I haven’t been doing a lot of public posting lately, I just haven’t felt inclined to share a lot of what I’ve been putting down lately combined with just the feeling of mediocrity I’ve had when it comes to women in my life and how they just create drama I think I need but clearly don’t. I was cleaning out notes in my iPhone, iPad and MacBook (since I’m a lazy shit and don’t synchronize any of them) and I let a friend go through and read some things I find super personal and not really comfortable sharing. She’s been a close friend through the last few exes and through my cancer years and she knows many details that my friends don’t. This woman has begged me to at least start putting it out there in small doses and that I write sad stuff well enough to be one of “those Instagram bitches that sell their four line quotes in a hundred page book for $20.” She said this one made her cry (she was bawling for an hour so I don’t know if it was just a long sob or what) but after hemming and hawing snd considering advice I have been given here, not to mention how I think I’ve finally healed and/or given up the lackluster romantic infatuation I had with saving this relationship, I can finally start sharing some things and after all, my 2018 was a considerable rollercoaster of highs and lows and decisions as to whether I had truly hit rock bottom (asked myself multiple times in 6 months actually) and for as much as I want to move on and have, it still reminds me daily of what I had to persevere to get to my steady mental stability this year. So here, be gentle.
You Were Gone
I wrote about you until I ran out of things to say about you
I sulked until it made me happy to be so sad
Envied you and how you just cut me off completely
Even after telling me you loved me and couldn’t wait to see me after work
You were just gone.
Left a box of my clothes, letters I’d write to you and leave under the wiper of your car while you slept
Dropped off on my stoop with no notice.
It hurt so bad to look at every picture of you I had saved
Captioned with I love you and I miss you and I cannot wait to spend life together
Then the person I had cared about more than anything in thirty two years of my life
You were just gone.
I racked my brain looking for ways to get a second chance
Continue the game I played so awfully
Looked through the squared shape of a whiskey bottle
Until I couldn’t see straight and days ran into months
Reached out to you in messages, letters and calls
But they went without a response
I was starting to go.
Drinks and days became symbiotic
Tried to talk myself into finding any reason to live
No reason left to love anyone or anything
Got through my birthday and everything was a blur
My love and soul was just gone.
I didn’t want to be here anymore but I knew
As cowards know you can’t do it alone
Especially when deep down you know you still care about something, someone.

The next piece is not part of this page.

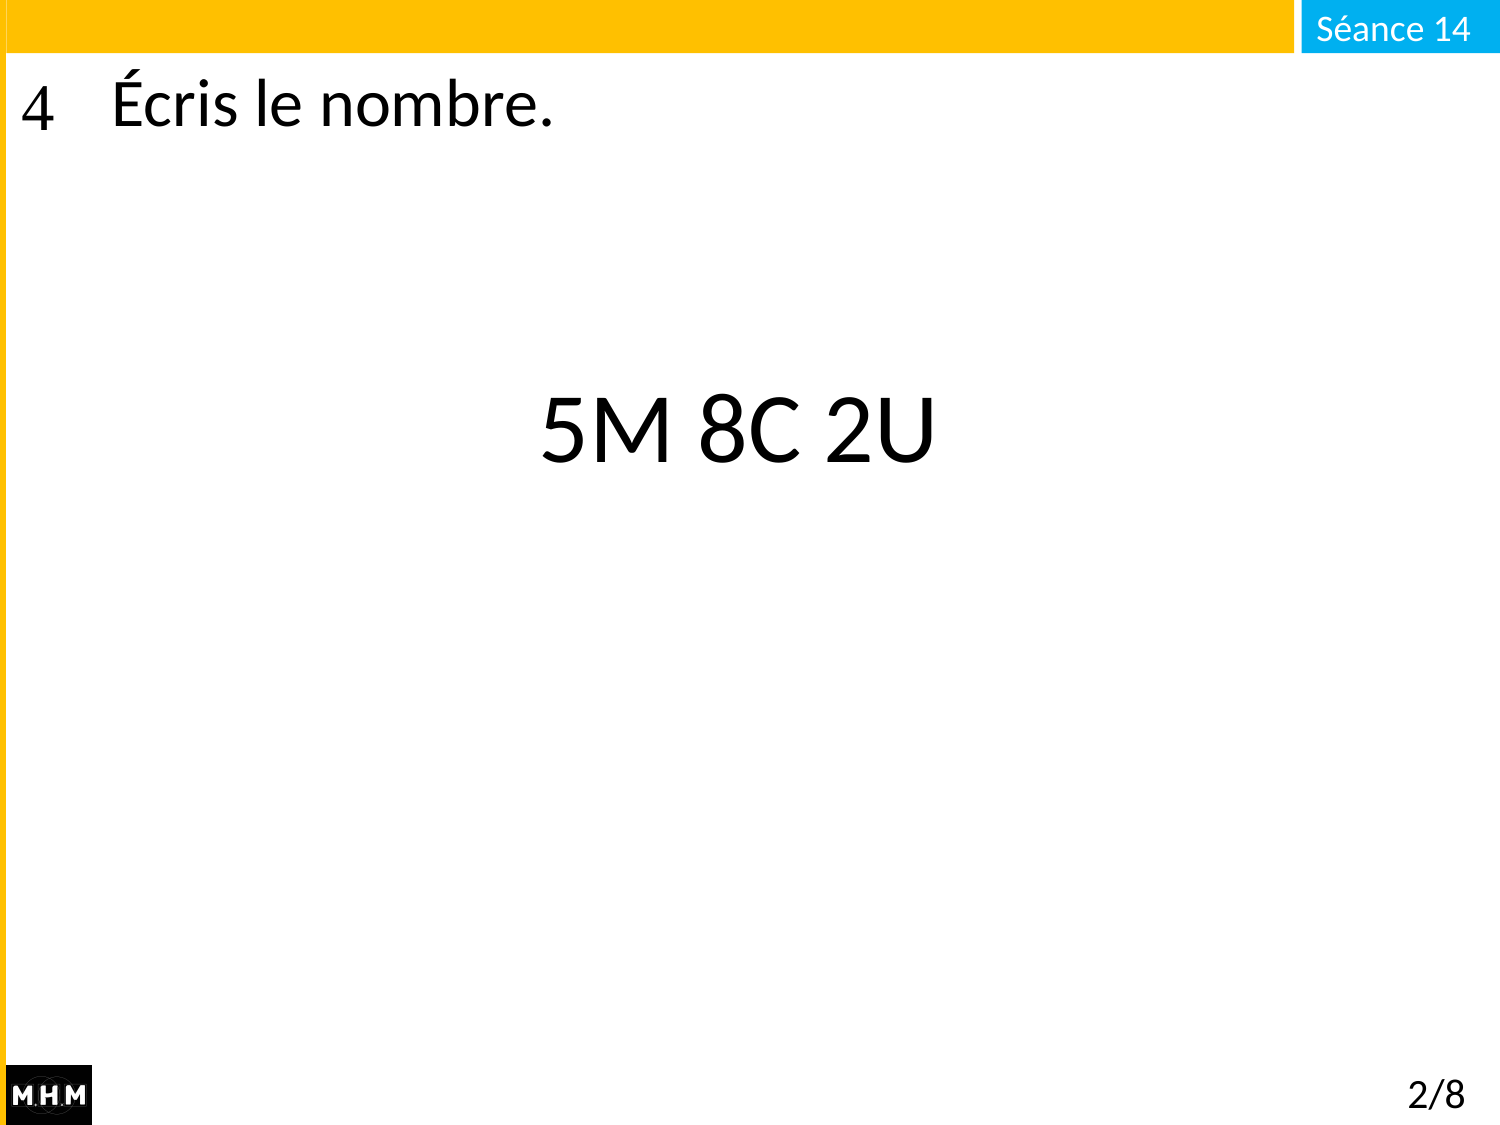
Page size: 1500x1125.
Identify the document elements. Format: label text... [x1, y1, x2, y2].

Luckily they pulled me over before I was able to cause any harm to anyone, myself
We were almost just gone.
Something awoke inside me after the alcohol left
I had fought too hard for too long with my own health
Just to carelessly throw it away because I was broken hearted
I felt it inside of me somewhere I couldn’t place
I had to just be here.
Months went by and I got help
Took myself out of the limelight and away from the attention I craved to find from anyone willing
Worked on myself until I was sick of myself then realized I had never felt like that before.
Still I never moved on from that face, those eyes
The giggle that melted any long day of work
Even if we never see each other again I just know
You never lied about our love
You just had to go.
It’s my birthday Saturday and I’ll be 34. I’ve been sober 275 days and this is the first birthday in fifteen years I think I’ll be able to remember from start to finish and maybe you’ll hear from me before then.